Exercise brief: Format the items from the line with "Betonituotteet" to the line with "Inthanon-LionRock，以便在CBDC进行跨境结算。" as a Markdown table with the columns No. and Line, numbering each row and skipping blank lines. Leave the pictures out of the table.

[[ Data records, beginning ]]

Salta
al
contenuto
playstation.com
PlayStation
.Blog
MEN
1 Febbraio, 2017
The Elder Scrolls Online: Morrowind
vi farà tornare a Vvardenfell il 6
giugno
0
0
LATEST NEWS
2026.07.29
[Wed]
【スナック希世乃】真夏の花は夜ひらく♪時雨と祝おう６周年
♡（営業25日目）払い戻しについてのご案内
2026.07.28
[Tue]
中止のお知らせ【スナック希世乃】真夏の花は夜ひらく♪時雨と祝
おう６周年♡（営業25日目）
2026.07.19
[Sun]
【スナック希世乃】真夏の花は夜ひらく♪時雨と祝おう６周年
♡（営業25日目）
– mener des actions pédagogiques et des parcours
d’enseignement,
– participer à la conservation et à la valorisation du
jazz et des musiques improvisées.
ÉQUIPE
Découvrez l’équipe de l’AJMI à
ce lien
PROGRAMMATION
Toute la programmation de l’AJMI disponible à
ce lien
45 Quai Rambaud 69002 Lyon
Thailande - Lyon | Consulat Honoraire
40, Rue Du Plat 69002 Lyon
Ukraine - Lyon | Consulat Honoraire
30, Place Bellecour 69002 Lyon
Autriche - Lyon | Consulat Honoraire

[[ Data records, end ]]
[[ Data records, beginning ]]

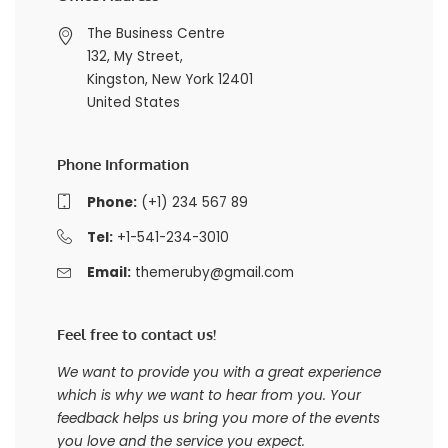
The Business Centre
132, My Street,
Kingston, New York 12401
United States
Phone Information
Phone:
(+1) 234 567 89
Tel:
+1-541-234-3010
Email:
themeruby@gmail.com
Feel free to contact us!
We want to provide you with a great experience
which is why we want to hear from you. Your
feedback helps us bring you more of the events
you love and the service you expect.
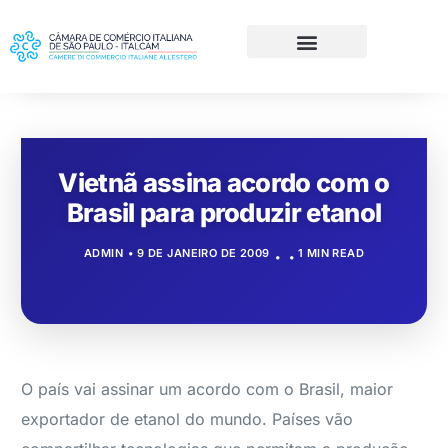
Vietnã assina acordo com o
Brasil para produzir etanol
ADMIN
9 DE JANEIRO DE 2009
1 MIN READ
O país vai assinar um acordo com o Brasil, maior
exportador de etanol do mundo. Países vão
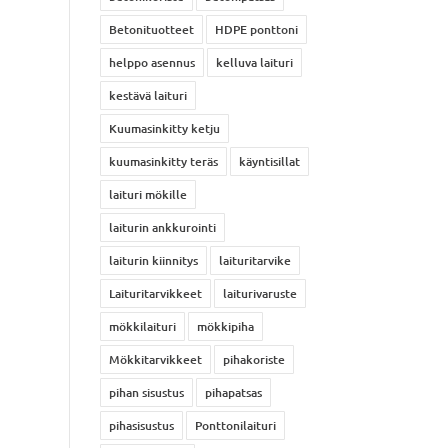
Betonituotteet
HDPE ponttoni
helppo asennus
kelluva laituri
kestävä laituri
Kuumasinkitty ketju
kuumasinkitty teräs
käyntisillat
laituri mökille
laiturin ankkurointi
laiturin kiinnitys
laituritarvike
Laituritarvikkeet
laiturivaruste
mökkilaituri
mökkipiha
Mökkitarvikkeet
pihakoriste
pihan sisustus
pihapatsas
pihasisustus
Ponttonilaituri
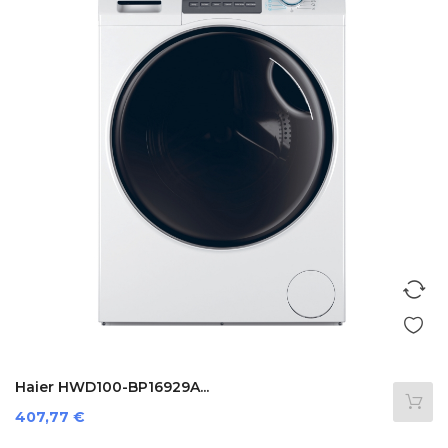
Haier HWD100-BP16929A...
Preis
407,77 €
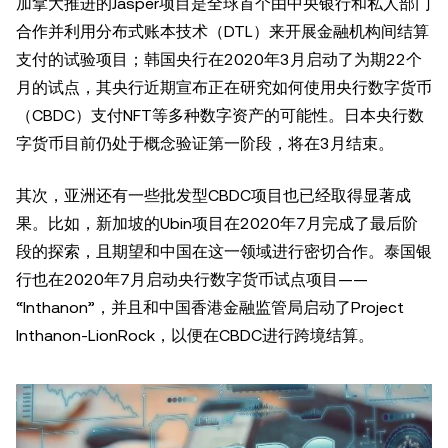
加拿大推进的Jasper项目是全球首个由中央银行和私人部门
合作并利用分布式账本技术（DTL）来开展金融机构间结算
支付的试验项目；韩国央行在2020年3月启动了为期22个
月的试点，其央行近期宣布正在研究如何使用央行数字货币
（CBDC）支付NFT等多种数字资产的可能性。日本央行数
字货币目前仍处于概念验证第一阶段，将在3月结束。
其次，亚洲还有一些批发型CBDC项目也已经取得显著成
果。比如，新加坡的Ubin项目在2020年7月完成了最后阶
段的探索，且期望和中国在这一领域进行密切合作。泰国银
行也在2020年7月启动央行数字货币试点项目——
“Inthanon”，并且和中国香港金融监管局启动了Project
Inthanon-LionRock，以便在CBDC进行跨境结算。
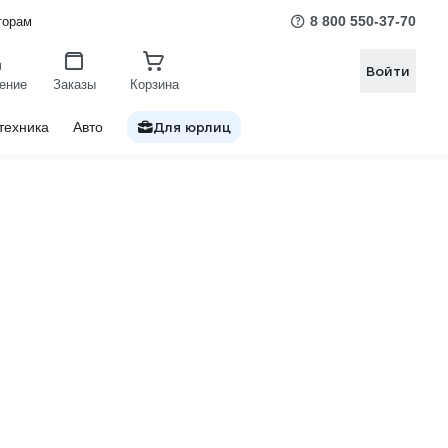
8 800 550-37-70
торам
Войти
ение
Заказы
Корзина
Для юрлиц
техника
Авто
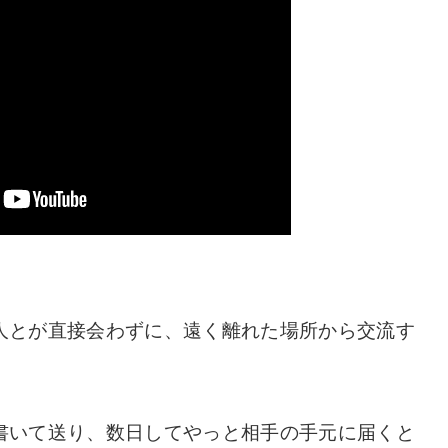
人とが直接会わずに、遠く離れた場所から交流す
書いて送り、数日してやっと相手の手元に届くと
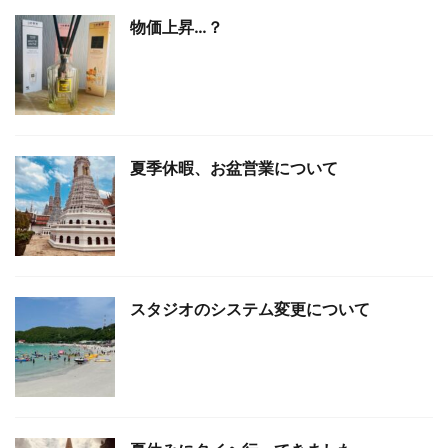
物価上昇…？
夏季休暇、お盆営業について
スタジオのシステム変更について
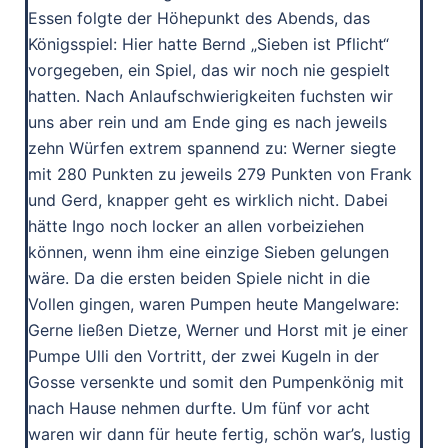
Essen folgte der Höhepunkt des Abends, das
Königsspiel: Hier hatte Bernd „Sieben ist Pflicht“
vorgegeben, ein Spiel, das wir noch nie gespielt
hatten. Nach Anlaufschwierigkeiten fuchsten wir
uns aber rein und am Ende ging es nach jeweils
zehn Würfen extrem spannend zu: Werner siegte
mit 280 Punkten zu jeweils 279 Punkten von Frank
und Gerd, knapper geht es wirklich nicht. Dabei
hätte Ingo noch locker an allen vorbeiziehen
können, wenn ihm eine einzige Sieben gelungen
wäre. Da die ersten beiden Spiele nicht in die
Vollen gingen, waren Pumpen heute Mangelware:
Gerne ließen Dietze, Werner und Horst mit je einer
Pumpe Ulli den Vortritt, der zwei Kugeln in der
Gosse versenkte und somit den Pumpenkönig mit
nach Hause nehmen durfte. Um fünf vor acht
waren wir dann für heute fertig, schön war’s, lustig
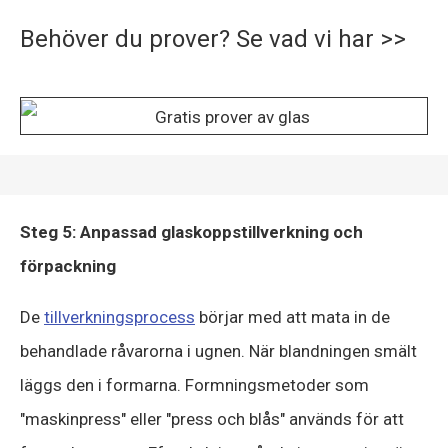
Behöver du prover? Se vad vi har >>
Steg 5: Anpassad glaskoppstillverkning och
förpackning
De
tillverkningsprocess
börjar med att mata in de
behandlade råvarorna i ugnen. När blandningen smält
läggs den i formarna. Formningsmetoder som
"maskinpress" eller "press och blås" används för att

[[ Data records, end ]]
[[ Data records, beginning ]]

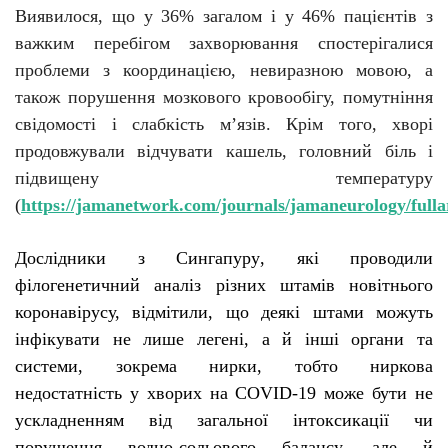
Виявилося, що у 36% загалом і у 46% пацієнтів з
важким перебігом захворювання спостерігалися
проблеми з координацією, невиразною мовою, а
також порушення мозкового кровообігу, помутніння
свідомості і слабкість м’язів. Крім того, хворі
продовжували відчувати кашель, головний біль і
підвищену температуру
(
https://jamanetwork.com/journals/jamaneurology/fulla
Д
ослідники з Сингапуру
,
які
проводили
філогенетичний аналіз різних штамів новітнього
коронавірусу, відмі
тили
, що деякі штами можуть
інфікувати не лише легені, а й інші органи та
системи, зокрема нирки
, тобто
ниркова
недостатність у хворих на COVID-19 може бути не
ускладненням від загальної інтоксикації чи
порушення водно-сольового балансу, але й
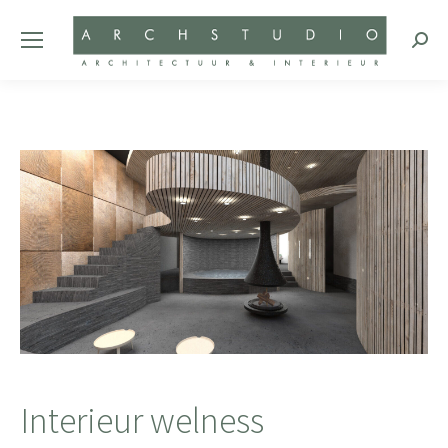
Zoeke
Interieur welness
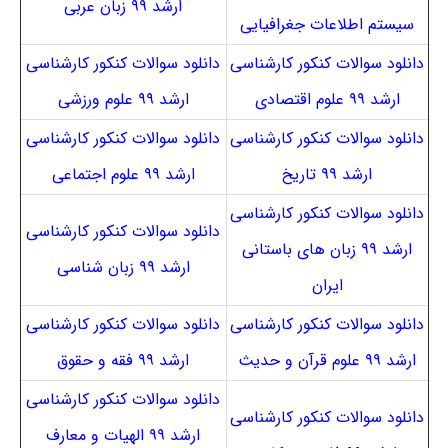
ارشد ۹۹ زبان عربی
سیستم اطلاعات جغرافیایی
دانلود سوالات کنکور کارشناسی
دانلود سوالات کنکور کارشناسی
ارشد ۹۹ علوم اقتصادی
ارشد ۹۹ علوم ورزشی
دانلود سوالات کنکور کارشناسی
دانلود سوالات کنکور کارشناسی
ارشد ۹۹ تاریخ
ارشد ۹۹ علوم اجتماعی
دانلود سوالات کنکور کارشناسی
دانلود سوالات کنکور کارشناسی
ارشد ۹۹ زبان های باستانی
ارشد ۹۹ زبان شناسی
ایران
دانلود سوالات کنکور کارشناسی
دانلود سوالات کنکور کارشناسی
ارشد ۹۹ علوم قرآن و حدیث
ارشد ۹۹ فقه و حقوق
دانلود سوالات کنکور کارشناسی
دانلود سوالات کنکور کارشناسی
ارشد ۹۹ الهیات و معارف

[[ Data records, end ]]

Written solution:
| No. | Line |
|---|---|
| 1 | Betonituotteet |
| 2 | HDPE ponttoni |
| 3 | helppo asennus |
| 4 | kelluva laituri |
| 5 | kestävä laituri |
| 6 | Kuumasinkitty ketju |
| 7 | kuumasinkitty teräs |
| 8 | käyntisillat |
| 9 | laituri mökille |
| 10 | laiturin ankkurointi |
| 11 | laiturin kiinnitys |
| 12 | laituritarvike |
| 13 | Laituritarvikkeet |
| 14 | laiturivaruste |
| 15 | mökkilaituri |
| 16 | mökkipiha |
| 17 | Mökkitarvikkeet |
| 18 | pihakoriste |
| 19 | pihan sisustus |
| 20 | pihapatsas |
| 21 | pihasisustus |
| 22 | Ponttonilaituri |
| 23 | Haier HWD100-BP16929A... |
| 24 | Preis |
| 25 | 407,77 € |
| 26 | 加拿大推进的Jasper项目是全球首个由中央银行和私人部门 |
| 27 | 合作并利用分布式账本技术（DTL）来开展金融机构间结算 |
| 28 | 支付的试验项目；韩国央行在2020年3月启动了为期22个 |
| 29 | 月的试点，其央行近期宣布正在研究如何使用央行数字货币 |
| 30 | （CBDC）支付NFT等多种数字资产的可能性。日本央行数 |
| 31 | 字货币目前仍处于概念验证第一阶段，将在3月结束。 |
| 32 | 其次，亚洲还有一些批发型CBDC项目也已经取得显著成 |
| 33 | 果。比如，新加坡的Ubin项目在2020年7月完成了最后阶 |
| 34 | 段的探索，且期望和中国在这一领域进行密切合作。泰国银 |
| 35 | 行也在2020年7月启动央行数字货币试点项目—— |
| 36 | “Inthanon”，并且和中国香港金融监管局启动了Project |
| 37 | Inthanon-LionRock，以便在CBDC进行跨境结算。 |